Two of the declining species are solitary-roosting bats, which would be expected to have lower rates of transmission than more gregarious bats. And, in fact, the researchers predict that the populations of one type, the tri-colored bat (Perimyotis subflavus), will eventually stabilize. But the northern-long-eared bat (M. septentrionalis) doesn't appear that fortunate: Even though these animals roost alone during hibernation, all 14 populations in the study disappeared within 5 years of the fungus arriving at those caves. The reason isn't known, but Langwig says that the population might have shrunk to a point of no return; the few remaining bats might have been unable to find mates, for example.
The outlook could be just as dire for gregarious bats, which hibernate in cozy clumps of individuals. In theory, the fungus is more likely to wipe out these colonies. After the first few years of the epidemic, research had suggested that little brown bats (M.lucifugus) might vanish from the Northeast within 16 years. But the data gathered by Langwig's group suggest that the worst declines were over by 2009.
To its surprise, the team also noticed a dramatic increase in the percentages of the highly social little brown bats that hibernate alone, ranging up to 75% of a colony. "There's been a real change in behavior," Langwig says. The same loss of sociality is happening to a lesser extent in Indiana bats, but apparently not widely enough to slow their decline.

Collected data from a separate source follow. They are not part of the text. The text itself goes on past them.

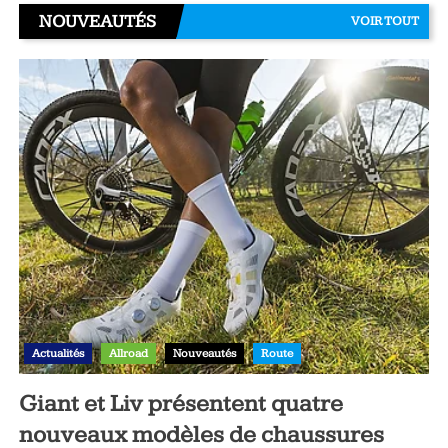
NOUVEAUTÉS
VOIR TOUT
Actualités
Allroad
Nouveautés
Route
Giant et Liv présentent quatre
nouveaux modèles de chaussures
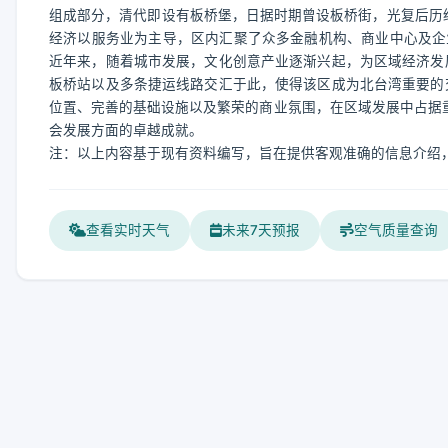
组成部分，清代即设有板桥堡，日据时期曾设板桥街，光复后历经
经济以服务业为主导，区内汇聚了众多金融机构、商业中心及企
近年来，随着城市发展，文化创意产业逐渐兴起，为区域经济发
板桥站以及多条捷运线路交汇于此，使得该区成为北台湾重要的
位置、完善的基础设施以及繁荣的商业氛围，在区域发展中占据重
会发展方面的卓越成就。
注：以上内容基于现有资料编写，旨在提供客观准确的信息介绍
查看实时天气
未来7天预报
空气质量查询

The researchers also collected data on temperature and humidity within caves used by the two best-studied species: the Indiana bat and the little brown bat. Populations in the colder and drier caves declined less, which makes sense because most kinds of fungus do better in higher humidity. To co-author Marm Kilpatrick of University of California, Santa Cruz, this offers hope that the driest, coolest caves are a refuge from the fungus.